The new year will also see direct allocation by institutional LPs increasing, greater levels of activity on secondary markets (at LP level and Asset level) and onshoring of structures to Hong Kong and Singapore and consolidation of a number of structures for deals and investments.
Emma Bickerstaffe, Managing Director, ESG & Sustainability
Environmental, social and governance (“ESG”) regulation was firmly in the spotlight in the second half of 2023 as the political debate surrounding ESG continued. In US markets predominantly, the consideration of ESG factors in investment decision making faced scrutiny with some questioning whether the approach was driven by a political agenda rather than financial performance and whether in fact it negatively impacted investor returns, hindered the wider economy, and discouraged innovation and growth. In Europe the first Sustainable Finance Disclosure Regulation (“SFDR”) periodic disclosure landed which shone a light on the challenges and effectiveness of the regulation which has triggered a broad review and led to a similar ESG backlash in Europe. Coupled with this we saw new ESG related regulation land, particularly in the UK and European markets, the most notable being the UK Sustainability Disclosure Requirements (“SDR”) and the EU’s Corporate Sustainability Reporting Directive (“CSRD”). This has undoubtedly resulted in regulatory demands taking over from investor pressure as the main driver for action for many firms and has resulted in greater demand for Apex ESG regulatory services.

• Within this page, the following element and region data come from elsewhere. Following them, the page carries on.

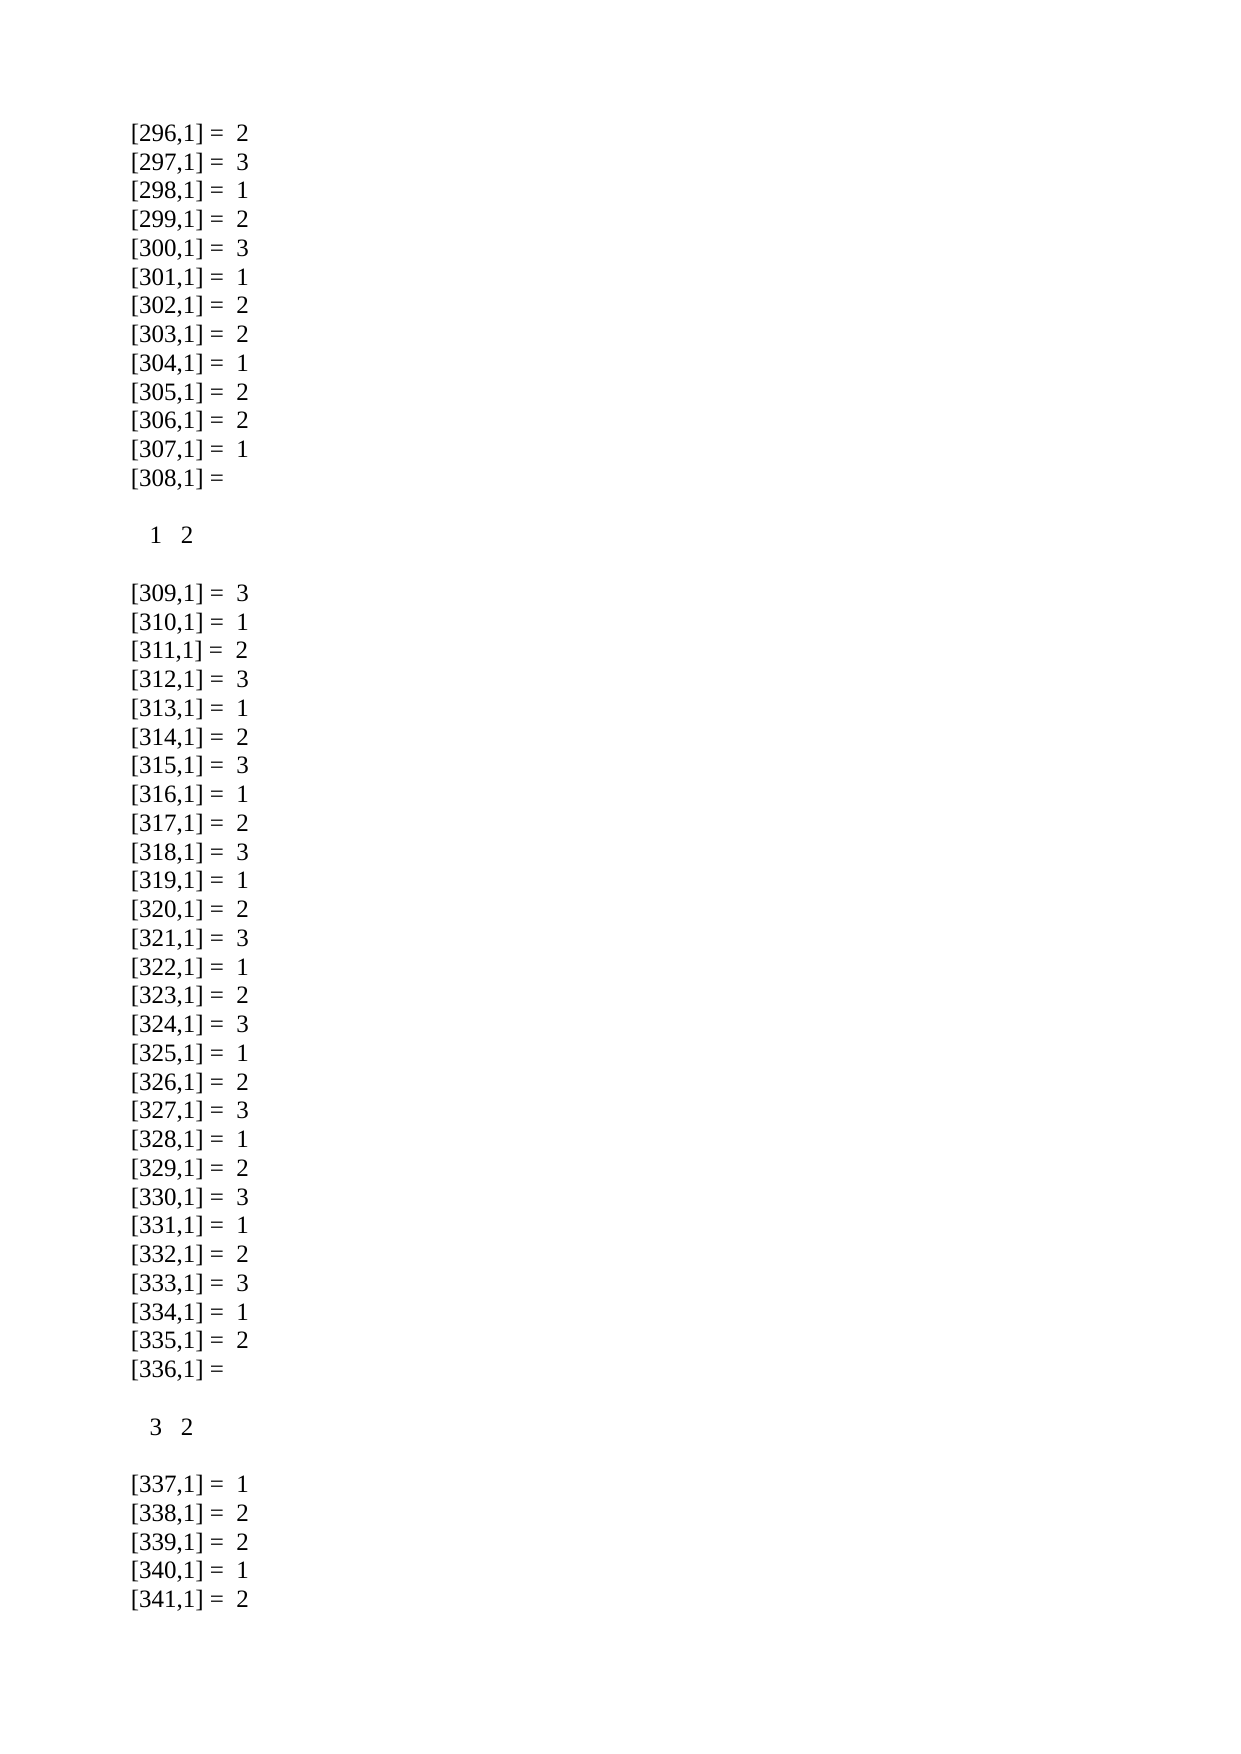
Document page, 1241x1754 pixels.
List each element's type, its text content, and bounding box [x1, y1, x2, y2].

text [331,1] = 1 [118, 1211, 1122, 1239]
text [326,1] = 2 [118, 1067, 1122, 1096]
text [299,1] = 2 [118, 204, 1122, 233]
text [334,1] = 1 [118, 1297, 1122, 1326]
text [313,1] = 1 [118, 693, 1122, 722]
text [329,1] = 2 [118, 1153, 1122, 1182]
text [317,1] = 2 [118, 808, 1122, 837]
text [323,1] = 2 [118, 981, 1122, 1009]
text [337,1] = 1 [118, 1469, 1122, 1498]
text [297,1] = 3 [118, 147, 1122, 176]
text 3 2 [118, 1412, 1122, 1441]
text [315,1] = 3 [118, 751, 1122, 779]
text 1 2 [118, 521, 1122, 549]
text [307,1] = 1 [118, 434, 1122, 463]
text [305,1] = 2 [118, 377, 1122, 406]
text [298,1] = 1 [118, 176, 1122, 204]
text [316,1] = 1 [118, 779, 1122, 808]
text [320,1] = 2 [118, 894, 1122, 923]
text [303,1] = 2 [118, 319, 1122, 348]
text [309,1] = 3 [118, 578, 1122, 607]
text [318,1] = 3 [118, 837, 1122, 866]
text [319,1] = 1 [118, 866, 1122, 894]
text [328,1] = 1 [118, 1124, 1122, 1153]
text [336,1] = [118, 1354, 1122, 1383]
text [311,1] = 2 [118, 636, 1122, 664]
text [300,1] = 3 [118, 233, 1122, 262]
text [340,1] = 1 [118, 1556, 1122, 1584]
text [335,1] = 2 [118, 1326, 1122, 1354]
text [324,1] = 3 [118, 1009, 1122, 1038]
text [322,1] = 1 [118, 952, 1122, 981]
text [325,1] = 1 [118, 1038, 1122, 1067]
text [338,1] = 2 [118, 1498, 1122, 1527]
text [327,1] = 3 [118, 1096, 1122, 1124]
text [312,1] = 3 [118, 664, 1122, 693]
text [321,1] = 3 [118, 923, 1122, 952]
text [330,1] = 3 [118, 1182, 1122, 1211]
text [301,1] = 1 [118, 262, 1122, 291]
text [339,1] = 2 [118, 1527, 1122, 1556]
text [332,1] = 2 [118, 1239, 1122, 1268]
text [296,1] = 2 [118, 118, 1122, 147]
text [302,1] = 2 [118, 291, 1122, 319]
text [341,1] = 2 [118, 1584, 1122, 1613]
text [306,1] = 2 [118, 406, 1122, 434]
text [304,1] = 1 [118, 348, 1122, 377]
text [310,1] = 1 [118, 607, 1122, 636]
text [314,1] = 2 [118, 722, 1122, 751]
text [333,1] = 3 [118, 1268, 1122, 1297]
text [308,1] = [118, 463, 1122, 492]
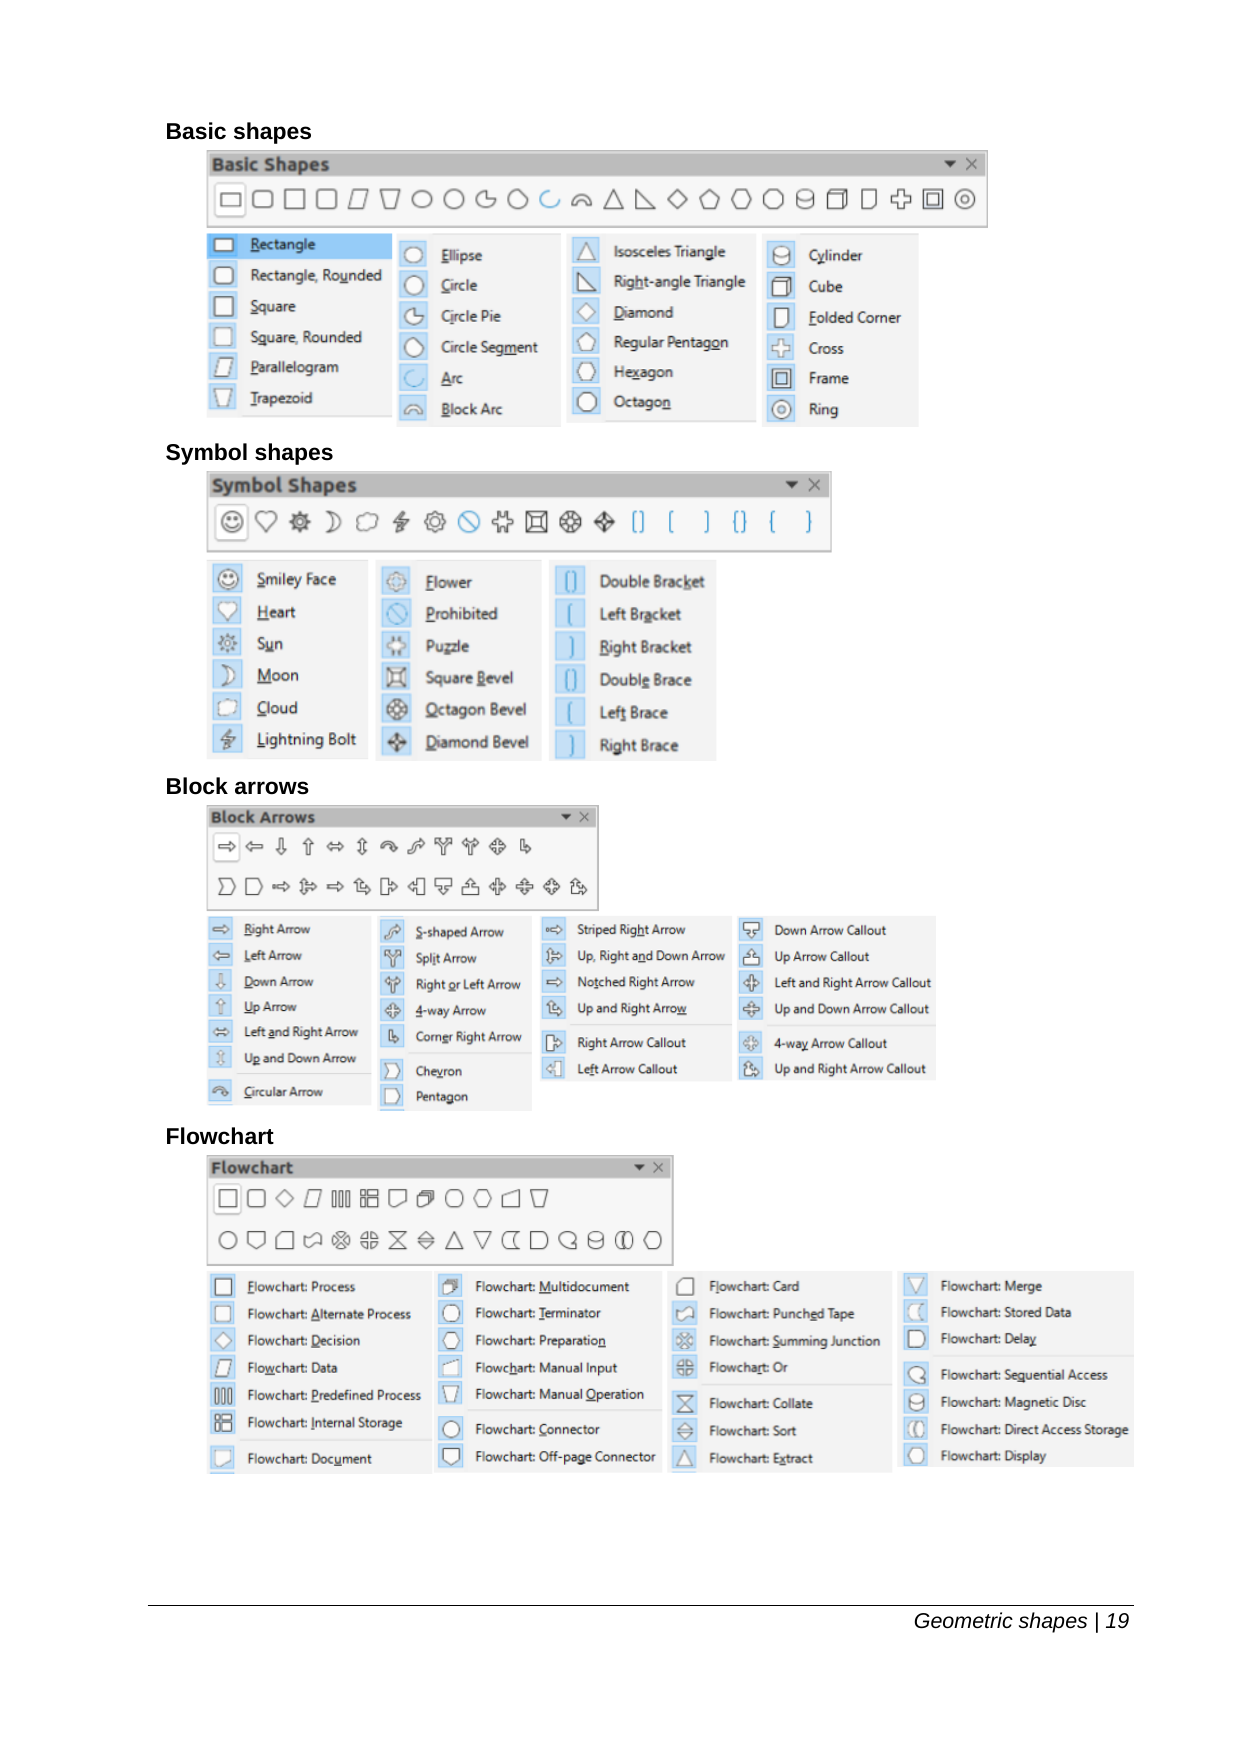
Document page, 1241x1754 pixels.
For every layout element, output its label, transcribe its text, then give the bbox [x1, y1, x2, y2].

picture [206, 150, 988, 427]
picture [206, 805, 936, 1111]
text Flowchart [165, 1123, 1134, 1149]
text Symbol shapes [165, 439, 1134, 465]
text Basic shapes [165, 118, 1134, 144]
picture [206, 1155, 1134, 1474]
text Block arrows [165, 773, 1134, 799]
picture [206, 471, 832, 761]
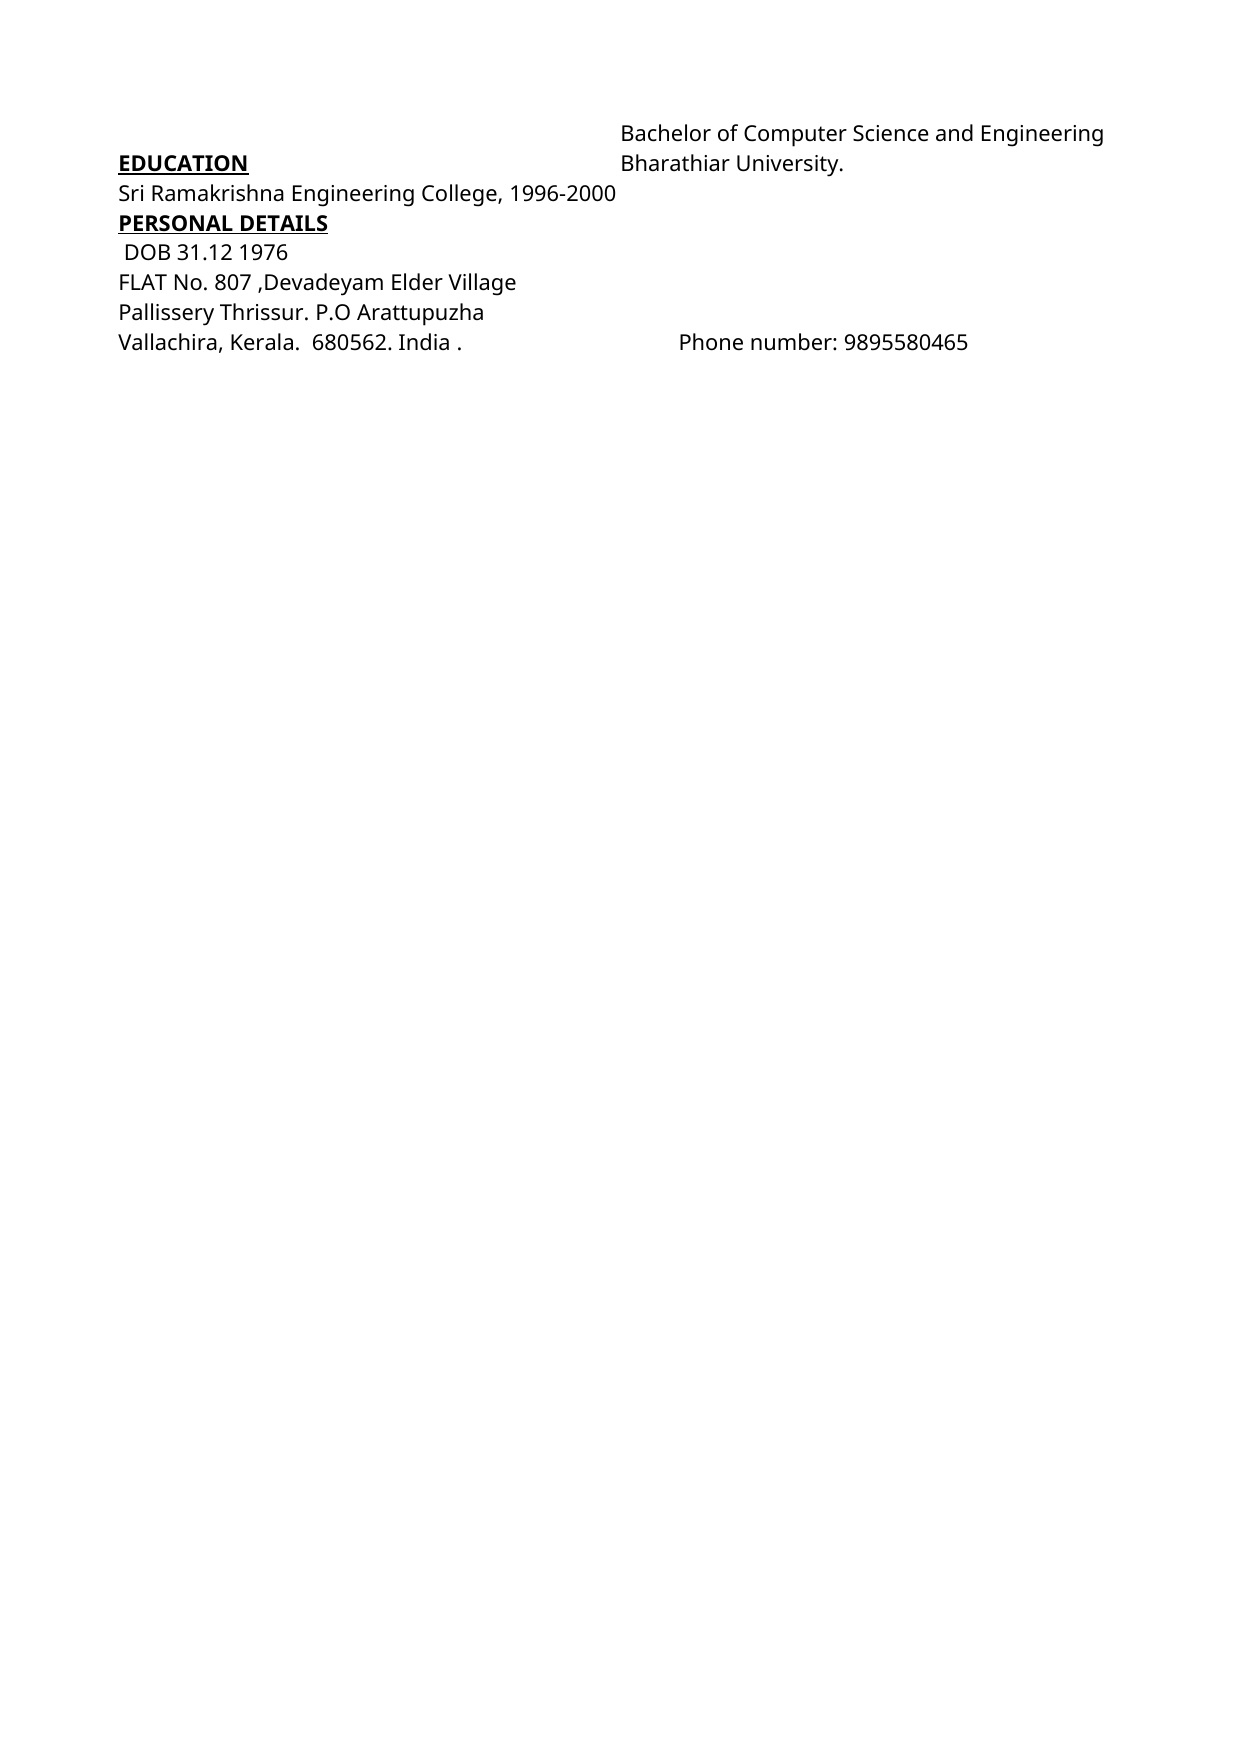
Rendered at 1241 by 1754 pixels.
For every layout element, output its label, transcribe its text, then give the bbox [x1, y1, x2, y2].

In H1 2024, we expect an increased focus on carbon and climate commitments, with much welcome challenges on scope, level of detail, and quality expectations. We expect this to result in demand for the Apex carbon services including measurement, verification, and reduction planning. CSRD will become a reality for many large corporates as they frantically decide how to ready themselves for reporting in 2025 – these activities will include training, double materiality assessments, and an understanding of gaps they need to address in order to complete the reporting templates in future. After 18 months of depressed M&A activity we also expect an increase in H1 2024. This will be driven by significant dry powder in private equity funds that needs to be invested, and the need for these funds to assess existing portfolio investments to return capital to LPs. From an ESG standpoint we expect this to result in an uptick in due diligence activity, and greater focus on pre-exit sustainability plans.